Les autres travaux menés dans cette étude montrent que la réutilisation des eaux usées
épurées (irrigation) et des boues biologiques (amendement) en agriculture est d’un
apport appréciable dans l’augmentation des rendements. Les résultats ont fait apparaître
que l'utilisation des EUT et des boues contribue d'une manière significative non
seulement à alléger la pénurie en y apportant un volume conséquent d'eau mais
également en enrichissant le sol en matières fertilisantes induisant d'intéressants
rendements pour les cultures maraichères.

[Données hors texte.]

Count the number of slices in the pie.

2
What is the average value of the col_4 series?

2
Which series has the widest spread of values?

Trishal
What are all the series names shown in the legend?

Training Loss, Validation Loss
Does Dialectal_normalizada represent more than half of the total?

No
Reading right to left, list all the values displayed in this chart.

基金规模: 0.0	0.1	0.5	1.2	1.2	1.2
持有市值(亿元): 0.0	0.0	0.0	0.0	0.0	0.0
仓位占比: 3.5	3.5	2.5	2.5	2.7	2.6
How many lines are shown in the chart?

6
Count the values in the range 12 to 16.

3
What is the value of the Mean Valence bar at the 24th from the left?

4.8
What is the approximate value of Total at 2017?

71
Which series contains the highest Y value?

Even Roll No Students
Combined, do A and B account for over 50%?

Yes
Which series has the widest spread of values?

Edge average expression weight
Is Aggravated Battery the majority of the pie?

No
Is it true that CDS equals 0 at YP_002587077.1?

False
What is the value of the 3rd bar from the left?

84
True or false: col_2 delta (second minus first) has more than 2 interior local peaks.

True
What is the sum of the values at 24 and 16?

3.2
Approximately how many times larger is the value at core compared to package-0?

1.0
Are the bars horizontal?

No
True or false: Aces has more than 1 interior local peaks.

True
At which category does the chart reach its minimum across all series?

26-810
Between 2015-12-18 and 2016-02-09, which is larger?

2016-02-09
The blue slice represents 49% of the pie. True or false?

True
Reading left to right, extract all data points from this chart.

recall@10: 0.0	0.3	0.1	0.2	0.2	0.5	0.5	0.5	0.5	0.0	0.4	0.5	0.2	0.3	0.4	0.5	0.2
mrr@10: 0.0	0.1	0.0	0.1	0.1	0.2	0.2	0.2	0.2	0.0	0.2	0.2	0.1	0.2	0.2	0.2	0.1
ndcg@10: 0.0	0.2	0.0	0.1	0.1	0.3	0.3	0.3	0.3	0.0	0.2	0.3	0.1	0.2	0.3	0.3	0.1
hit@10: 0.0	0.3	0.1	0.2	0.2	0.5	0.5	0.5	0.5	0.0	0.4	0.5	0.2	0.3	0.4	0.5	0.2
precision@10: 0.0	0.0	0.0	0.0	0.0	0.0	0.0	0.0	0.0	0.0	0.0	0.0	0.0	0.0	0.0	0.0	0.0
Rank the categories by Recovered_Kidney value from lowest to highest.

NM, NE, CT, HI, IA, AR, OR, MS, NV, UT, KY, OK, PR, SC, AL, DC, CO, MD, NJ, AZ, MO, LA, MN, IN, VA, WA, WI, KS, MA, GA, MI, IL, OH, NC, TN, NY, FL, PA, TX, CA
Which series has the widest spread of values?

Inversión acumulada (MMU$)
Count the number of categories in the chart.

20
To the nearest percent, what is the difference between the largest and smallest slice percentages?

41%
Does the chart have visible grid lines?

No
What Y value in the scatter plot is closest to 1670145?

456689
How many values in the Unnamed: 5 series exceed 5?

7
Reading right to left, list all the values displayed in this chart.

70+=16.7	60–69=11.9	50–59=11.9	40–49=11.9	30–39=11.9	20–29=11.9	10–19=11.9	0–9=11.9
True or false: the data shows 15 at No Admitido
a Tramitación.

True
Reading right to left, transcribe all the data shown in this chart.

Il en est de même pour les espèces forestières où l'on a obtenu de bons résultats à la
fois morphologiques mais également sur le plan de la résistance des plantes en milieu
aride et semi-aride ; Cette fertilisation a également permis de pallier le manque
d’éléments chimiques essentiels des substrats locaux, et d'envisager l'utilisation des
grandes quantités de boues produites par les stations d’épuration. Les résultats de
l’expérimentation confirment les travaux rapportés en bibliographie où la fertilisation par
les boues biologiques issues de stations d’épuration urbaines a favorisé le rendement de
produits ligneux par le biais de son principal paramètre qu’est la croissance en hauteur
des tiges. Cependant, un certain monitoring de prudence est à envisager en agriculture
où les EUT doivent absolument subir un traitement tertiaire de désinfection et une
stabilisation adéquate des boues. Ces expériences ont montré également que le sol joue
un rôle non négligeable dans l’élimination des polluants par sa fonction de rétention mais
le pouvoir d’adsorption est limité dans le temps au vu de ses caractéristiques
granulométriques (sol sableux). Le danger qui à priori est écarté sera évident par le
relargage des éléments toxiques retenus dans le sol.